В еде они были воздержанны; за время войны научились довольствоваться простым, использовать все остатки, а что-то и по нескольку раз. Уинифред не обладала выраженным эстетическим чувством. Подобно тому как она не умела наряжаться (лишь порой осенял её смутный страх, что какое-нибудь платье или шляпка, которые она готовится надеть, возможно, безвкусны), так и не было у неё понятия о том, как, в каком стиле можно украсить дом, или хотя бы стол, на Рождество. Незадачу с гардеробом она решала с помощью неукоснительной непритязательности и похожим образом – хотя и с гораздо меньшим успехом – подходила к рождественским затеям. Когда дети были малы, в доме делали бумажные цепочки, а также нанизывали на бечеву нарядные картонные крышечки от молочных бутылок и всем этим увешивали зеркала. (Длины их никогда не хватало, чтоб эффектно подвесить под потолком поперёк комнаты.) И ставилась искусственная ёлочка, под которую дети клали в сочельник украшенные носки для подарков. Ни Билл, ни Уинифред не могли себя заставить солгать детям о происхождении этих даров. И дело здесь было даже не в принципиальной правдивости, а в том, что жил в супругах внутренний запрет на выдумку, фантазию. Рассказывать какие-то байки – это казалось им признаком легкомыслия. Фредерика, чья вера в рождественское волшебство оказалась разрушенной в самом раннем возрасте, отыгралась на одноклассницах, безжалостно лишив и их подобной веры. Впрочем, ни счастья, ни дружбы ей это не прибавило.
В семье не пели на Рождество, так как не умели петь.
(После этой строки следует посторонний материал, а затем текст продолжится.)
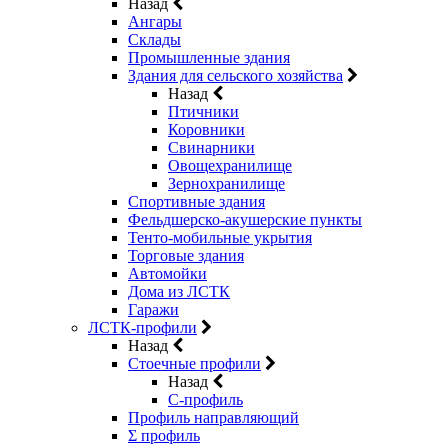
Назад
Ангары
Склады
Промышленные здания
Здания для сельского хозяйства
Назад
Птичники
Коровники
Свинарники
Овощехранилище
Зернохранилище
Спортивные здания
Фельдшерско-акушерские пункты
Тенто-мобильные укрытия
Торговые здания
Автомойки
Дома из ЛСТК
Гаражи
ЛСТК-профили
Назад
Стоечные профили
Назад
C-профиль
Профиль направляющий
Σ профиль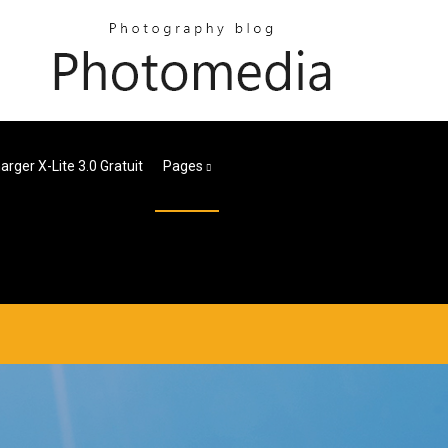
arger X-Lite 3.0 Gratuit
Pages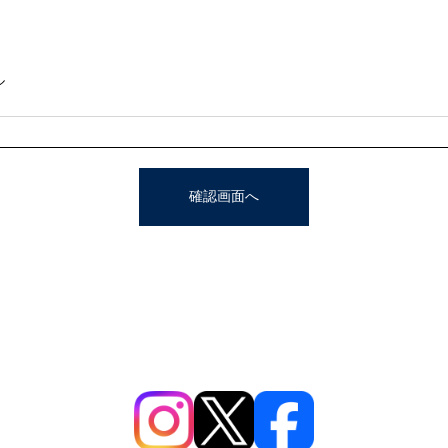
ル
確認画面へ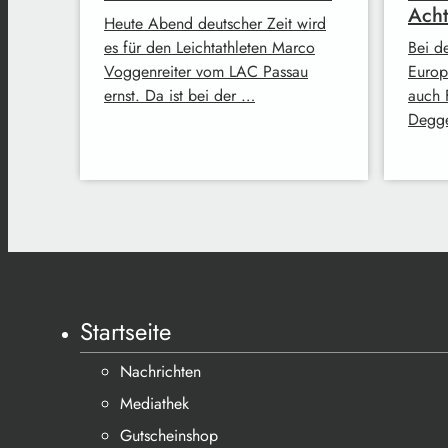
Acht
Heute Abend deutscher Zeit wird
es für den Leichtathleten Marco
Bei d
Voggenreiter vom LAC Passau
Europ
ernst. Da ist bei der …
auch 
Degge
Startseite
Nachrichten
Mediathek
Gutscheinshop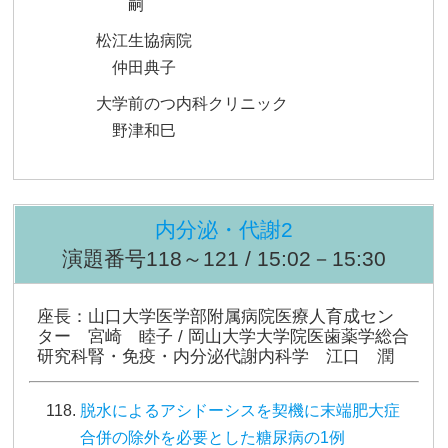
嗣
松江生協病院
仲田典子
大学前のつ内科クリニック
野津和巳
内分泌・代謝2
演題番号118～121 / 15:02－15:30
座長：山口大学医学部附属病院医療人育成セン
ター 宮崎 睦子 / 岡山大学大学院医歯薬学総合
研究科腎・免疫・内分泌代謝内科学 江口 潤
脱水によるアシドーシスを契機に末端肥大症
合併の除外を必要とした糖尿病の1例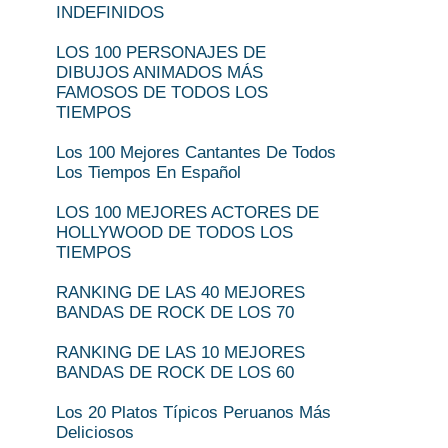
INDEFINIDOS
LOS 100 PERSONAJES DE
DIBUJOS ANIMADOS MÁS
FAMOSOS DE TODOS LOS
TIEMPOS
Los 100 Mejores Cantantes De Todos
Los Tiempos En Español
LOS 100 MEJORES ACTORES DE
HOLLYWOOD DE TODOS LOS
TIEMPOS
RANKING DE LAS 40 MEJORES
BANDAS DE ROCK DE LOS 70
RANKING DE LAS 10 MEJORES
BANDAS DE ROCK DE LOS 60
Los 20 Platos Típicos Peruanos Más
Deliciosos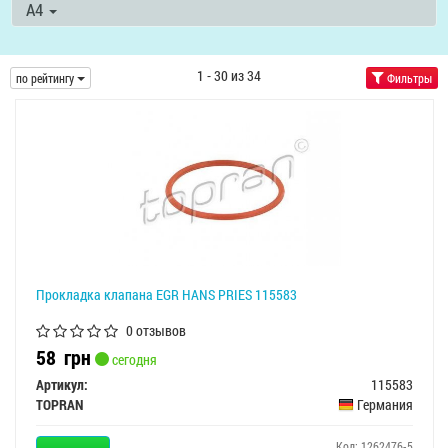
A4
1 - 30 из 34
по рейтингу
Фильтры
Прокладка клапана EGR HANS PRIES 115583
0 отзывов
58
грн
сегодня
Артикул:
115583
TOPRAN
Германия
Код: 1262476-5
Не играли в игры, отчасти от незнания игр, отчасти же потому, что все пятеро если и были в чём-то едины, так это во мнении о костях, картах, шарадах как о пустой трате времени. Вскоре после раскрытия подарков они начинали скучать, поглядывали искоса друг на друга и ждали, когда же каникулы закончатся и можно будет вернуться к напряжённым трудам и занятиям, каждому к своим собственным.
Для Стефани этот год отличался от прежних. Церковь, которую она помогла украсить остролистом, омелой, вечной зеленью… Приходские рождественские вечера… И теперь у неё две семьи. Поразмыслив, она попросила мать доставить остальных Поттеров – Билла и Фредерику – на рождественский ужин в коттедж. Благодаря этому семейному сбору, говорила она, создастся, может быть, новый мостик между Маркусом и родителями. Уинифред выразила по этому поводу сомнение; казалось, она уже не уповала, что жизнью можно управлять и даже направлять события в нужную сторону. Стефани также поговорила – в резковатом для себя тоне – с Маркусом: мол, визит родителей – дело решённое, она рассчитывает на его помощь, на доброе поведение. И в нём как будто бы что-то отозвалось, и, к её радостному, облегчённому удивлению, он вдруг стал, впервые за полгода, участвовать в семейном событии – в приготовлениях к празднику.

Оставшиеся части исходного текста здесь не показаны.